## REQUIREMENT
Edit the lines of every item below, replacing each "scientific name" with "taxon name" and leaving everything else unchanged.

## Stored records
★ ★ ★

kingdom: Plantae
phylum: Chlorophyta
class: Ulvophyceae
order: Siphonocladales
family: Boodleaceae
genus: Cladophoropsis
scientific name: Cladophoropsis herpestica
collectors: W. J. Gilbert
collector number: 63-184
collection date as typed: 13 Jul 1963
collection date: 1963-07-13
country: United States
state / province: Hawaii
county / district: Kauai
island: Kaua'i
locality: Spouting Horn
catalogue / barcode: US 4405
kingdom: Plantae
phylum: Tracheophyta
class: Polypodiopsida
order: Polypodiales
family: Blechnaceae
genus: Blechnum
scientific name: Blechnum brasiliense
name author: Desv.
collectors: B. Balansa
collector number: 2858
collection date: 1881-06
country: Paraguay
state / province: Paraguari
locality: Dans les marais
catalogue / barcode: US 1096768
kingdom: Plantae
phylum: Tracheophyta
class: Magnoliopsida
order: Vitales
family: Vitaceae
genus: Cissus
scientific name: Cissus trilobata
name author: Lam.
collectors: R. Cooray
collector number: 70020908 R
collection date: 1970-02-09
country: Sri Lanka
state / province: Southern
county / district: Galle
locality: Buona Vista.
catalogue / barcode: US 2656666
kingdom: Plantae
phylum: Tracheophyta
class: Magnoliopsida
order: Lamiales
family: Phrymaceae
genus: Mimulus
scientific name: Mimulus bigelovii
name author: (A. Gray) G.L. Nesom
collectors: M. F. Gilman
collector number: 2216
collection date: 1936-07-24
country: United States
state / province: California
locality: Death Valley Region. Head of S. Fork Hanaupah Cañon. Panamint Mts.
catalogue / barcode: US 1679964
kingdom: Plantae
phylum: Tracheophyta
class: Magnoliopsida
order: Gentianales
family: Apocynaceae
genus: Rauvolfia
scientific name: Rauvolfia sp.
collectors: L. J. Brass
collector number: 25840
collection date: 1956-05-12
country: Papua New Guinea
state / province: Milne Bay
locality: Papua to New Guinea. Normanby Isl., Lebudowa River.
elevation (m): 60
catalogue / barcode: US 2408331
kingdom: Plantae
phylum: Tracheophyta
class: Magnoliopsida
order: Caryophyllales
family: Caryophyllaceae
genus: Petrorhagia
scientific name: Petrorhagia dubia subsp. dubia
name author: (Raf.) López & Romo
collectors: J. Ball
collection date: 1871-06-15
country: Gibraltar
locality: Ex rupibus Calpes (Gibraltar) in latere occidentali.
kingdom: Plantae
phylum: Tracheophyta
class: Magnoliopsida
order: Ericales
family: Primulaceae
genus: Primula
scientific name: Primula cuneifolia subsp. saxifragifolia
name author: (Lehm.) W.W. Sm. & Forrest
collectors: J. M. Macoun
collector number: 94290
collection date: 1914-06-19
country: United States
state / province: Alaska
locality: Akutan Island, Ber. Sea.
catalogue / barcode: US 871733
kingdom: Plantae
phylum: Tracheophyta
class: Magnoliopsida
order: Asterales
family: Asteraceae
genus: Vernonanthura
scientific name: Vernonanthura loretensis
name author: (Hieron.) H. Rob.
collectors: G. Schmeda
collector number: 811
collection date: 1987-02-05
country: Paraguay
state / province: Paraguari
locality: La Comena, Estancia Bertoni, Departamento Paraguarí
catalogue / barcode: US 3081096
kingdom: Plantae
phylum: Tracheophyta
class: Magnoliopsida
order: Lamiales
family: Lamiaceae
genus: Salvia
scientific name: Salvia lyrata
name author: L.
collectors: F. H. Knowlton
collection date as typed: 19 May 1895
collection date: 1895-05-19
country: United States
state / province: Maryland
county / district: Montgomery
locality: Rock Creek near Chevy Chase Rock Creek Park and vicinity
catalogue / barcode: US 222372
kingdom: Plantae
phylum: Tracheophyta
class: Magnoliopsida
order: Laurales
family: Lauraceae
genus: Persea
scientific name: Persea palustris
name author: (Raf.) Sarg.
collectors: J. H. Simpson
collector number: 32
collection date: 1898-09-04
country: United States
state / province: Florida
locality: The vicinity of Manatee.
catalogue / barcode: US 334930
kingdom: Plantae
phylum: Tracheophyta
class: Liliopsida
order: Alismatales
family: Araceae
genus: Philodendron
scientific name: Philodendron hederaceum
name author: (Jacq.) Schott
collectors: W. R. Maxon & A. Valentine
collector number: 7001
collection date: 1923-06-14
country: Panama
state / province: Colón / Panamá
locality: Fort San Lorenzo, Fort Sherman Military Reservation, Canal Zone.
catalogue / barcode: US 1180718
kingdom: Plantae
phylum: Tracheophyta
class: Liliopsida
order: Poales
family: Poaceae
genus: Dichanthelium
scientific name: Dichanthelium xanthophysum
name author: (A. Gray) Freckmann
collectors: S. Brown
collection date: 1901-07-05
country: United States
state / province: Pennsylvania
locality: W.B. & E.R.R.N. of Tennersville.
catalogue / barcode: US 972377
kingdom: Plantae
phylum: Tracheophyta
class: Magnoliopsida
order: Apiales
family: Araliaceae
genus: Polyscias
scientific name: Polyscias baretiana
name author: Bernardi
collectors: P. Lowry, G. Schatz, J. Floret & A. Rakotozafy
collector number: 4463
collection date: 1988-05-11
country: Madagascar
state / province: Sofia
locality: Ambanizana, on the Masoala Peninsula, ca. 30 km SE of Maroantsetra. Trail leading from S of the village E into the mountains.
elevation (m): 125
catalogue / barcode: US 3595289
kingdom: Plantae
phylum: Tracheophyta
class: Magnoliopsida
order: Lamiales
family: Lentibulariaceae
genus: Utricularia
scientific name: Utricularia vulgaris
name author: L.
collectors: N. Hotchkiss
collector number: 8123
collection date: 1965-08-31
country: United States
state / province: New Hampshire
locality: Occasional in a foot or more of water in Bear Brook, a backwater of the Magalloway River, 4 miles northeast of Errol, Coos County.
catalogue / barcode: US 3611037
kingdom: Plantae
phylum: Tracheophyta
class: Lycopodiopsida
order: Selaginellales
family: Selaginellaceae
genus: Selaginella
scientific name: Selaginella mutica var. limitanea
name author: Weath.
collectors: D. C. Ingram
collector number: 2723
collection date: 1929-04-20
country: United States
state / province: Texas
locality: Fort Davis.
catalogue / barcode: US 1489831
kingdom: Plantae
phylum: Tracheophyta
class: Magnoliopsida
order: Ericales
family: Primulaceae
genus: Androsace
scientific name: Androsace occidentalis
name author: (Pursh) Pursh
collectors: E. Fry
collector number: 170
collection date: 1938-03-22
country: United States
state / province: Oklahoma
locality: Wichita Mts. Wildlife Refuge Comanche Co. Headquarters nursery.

★ ★ ★

## COMPLETE ANSWER
kingdom: Plantae
phylum: Chlorophyta
class: Ulvophyceae
order: Siphonocladales
family: Boodleaceae
genus: Cladophoropsis
taxon name: Cladophoropsis herpestica
collectors: W. J. Gilbert
collector number: 63-184
collection date as typed: 13 Jul 1963
collection date: 1963-07-13
country: United States
state / province: Hawaii
county / district: Kauai
island: Kaua'i
locality: Spouting Horn
catalogue / barcode: US 4405
kingdom: Plantae
phylum: Tracheophyta
class: Polypodiopsida
order: Polypodiales
family: Blechnaceae
genus: Blechnum
taxon name: Blechnum brasiliense
name author: Desv.
collectors: B. Balansa
collector number: 2858
collection date: 1881-06
country: Paraguay
state / province: Paraguari
locality: Dans les marais
catalogue / barcode: US 1096768
kingdom: Plantae
phylum: Tracheophyta
class: Magnoliopsida
order: Vitales
family: Vitaceae
genus: Cissus
taxon name: Cissus trilobata
name author: Lam.
collectors: R. Cooray
collector number: 70020908 R
collection date: 1970-02-09
country: Sri Lanka
state / province: Southern
county / district: Galle
locality: Buona Vista.
catalogue / barcode: US 2656666
kingdom: Plantae
phylum: Tracheophyta
class: Magnoliopsida
order: Lamiales
family: Phrymaceae
genus: Mimulus
taxon name: Mimulus bigelovii
name author: (A. Gray) G.L. Nesom
collectors: M. F. Gilman
collector number: 2216
collection date: 1936-07-24
country: United States
state / province: California
locality: Death Valley Region. Head of S. Fork Hanaupah Cañon. Panamint Mts.
catalogue / barcode: US 1679964
kingdom: Plantae
phylum: Tracheophyta
class: Magnoliopsida
order: Gentianales
family: Apocynaceae
genus: Rauvolfia
taxon name: Rauvolfia sp.
collectors: L. J. Brass
collector number: 25840
collection date: 1956-05-12
country: Papua New Guinea
state / province: Milne Bay
locality: Papua to New Guinea. Normanby Isl., Lebudowa River.
elevation (m): 60
catalogue / barcode: US 2408331
kingdom: Plantae
phylum: Tracheophyta
class: Magnoliopsida
order: Caryophyllales
family: Caryophyllaceae
genus: Petrorhagia
taxon name: Petrorhagia dubia subsp. dubia
name author: (Raf.) López & Romo
collectors: J. Ball
collection date: 1871-06-15
country: Gibraltar
locality: Ex rupibus Calpes (Gibraltar) in latere occidentali.
kingdom: Plantae
phylum: Tracheophyta
class: Magnoliopsida
order: Ericales
family: Primulaceae
genus: Primula
taxon name: Primula cuneifolia subsp. saxifragifolia
name author: (Lehm.) W.W. Sm. & Forrest
collectors: J. M. Macoun
collector number: 94290
collection date: 1914-06-19
country: United States
state / province: Alaska
locality: Akutan Island, Ber. Sea.
catalogue / barcode: US 871733
kingdom: Plantae
phylum: Tracheophyta
class: Magnoliopsida
order: Asterales
family: Asteraceae
genus: Vernonanthura
taxon name: Vernonanthura loretensis
name author: (Hieron.) H. Rob.
collectors: G. Schmeda
collector number: 811
collection date: 1987-02-05
country: Paraguay
state / province: Paraguari
locality: La Comena, Estancia Bertoni, Departamento Paraguarí
catalogue / barcode: US 3081096
kingdom: Plantae
phylum: Tracheophyta
class: Magnoliopsida
order: Lamiales
family: Lamiaceae
genus: Salvia
taxon name: Salvia lyrata
name author: L.
collectors: F. H. Knowlton
collection date as typed: 19 May 1895
collection date: 1895-05-19
country: United States
state / province: Maryland
county / district: Montgomery
locality: Rock Creek near Chevy Chase Rock Creek Park and vicinity
catalogue / barcode: US 222372
kingdom: Plantae
phylum: Tracheophyta
class: Magnoliopsida
order: Laurales
family: Lauraceae
genus: Persea
taxon name: Persea palustris
name author: (Raf.) Sarg.
collectors: J. H. Simpson
collector number: 32
collection date: 1898-09-04
country: United States
state / province: Florida
locality: The vicinity of Manatee.
catalogue / barcode: US 334930
kingdom: Plantae
phylum: Tracheophyta
class: Liliopsida
order: Alismatales
family: Araceae
genus: Philodendron
taxon name: Philodendron hederaceum
name author: (Jacq.) Schott
collectors: W. R. Maxon & A. Valentine
collector number: 7001
collection date: 1923-06-14
country: Panama
state / province: Colón / Panamá
locality: Fort San Lorenzo, Fort Sherman Military Reservation, Canal Zone.
catalogue / barcode: US 1180718
kingdom: Plantae
phylum: Tracheophyta
class: Liliopsida
order: Poales
family: Poaceae
genus: Dichanthelium
taxon name: Dichanthelium xanthophysum
name author: (A. Gray) Freckmann
collectors: S. Brown
collection date: 1901-07-05
country: United States
state / province: Pennsylvania
locality: W.B. & E.R.R.N. of Tennersville.
catalogue / barcode: US 972377
kingdom: Plantae
phylum: Tracheophyta
class: Magnoliopsida
order: Apiales
family: Araliaceae
genus: Polyscias
taxon name: Polyscias baretiana
name author: Bernardi
collectors: P. Lowry, G. Schatz, J. Floret & A. Rakotozafy
collector number: 4463
collection date: 1988-05-11
country: Madagascar
state / province: Sofia
locality: Ambanizana, on the Masoala Peninsula, ca. 30 km SE of Maroantsetra. Trail leading from S of the village E into the mountains.
elevation (m): 125
catalogue / barcode: US 3595289
kingdom: Plantae
phylum: Tracheophyta
class: Magnoliopsida
order: Lamiales
family: Lentibulariaceae
genus: Utricularia
taxon name: Utricularia vulgaris
name author: L.
collectors: N. Hotchkiss
collector number: 8123
collection date: 1965-08-31
country: United States
state / province: New Hampshire
locality: Occasional in a foot or more of water in Bear Brook, a backwater of the Magalloway River, 4 miles northeast of Errol, Coos County.
catalogue / barcode: US 3611037
kingdom: Plantae
phylum: Tracheophyta
class: Lycopodiopsida
order: Selaginellales
family: Selaginellaceae
genus: Selaginella
taxon name: Selaginella mutica var. limitanea
name author: Weath.
collectors: D. C. Ingram
collector number: 2723
collection date: 1929-04-20
country: United States
state / province: Texas
locality: Fort Davis.
catalogue / barcode: US 1489831
kingdom: Plantae
phylum: Tracheophyta
class: Magnoliopsida
order: Ericales
family: Primulaceae
genus: Androsace
taxon name: Androsace occidentalis
name author: (Pursh) Pursh
collectors: E. Fry
collector number: 170
collection date: 1938-03-22
country: United States
state / province: Oklahoma
locality: Wichita Mts. Wildlife Refuge Comanche Co. Headquarters nursery.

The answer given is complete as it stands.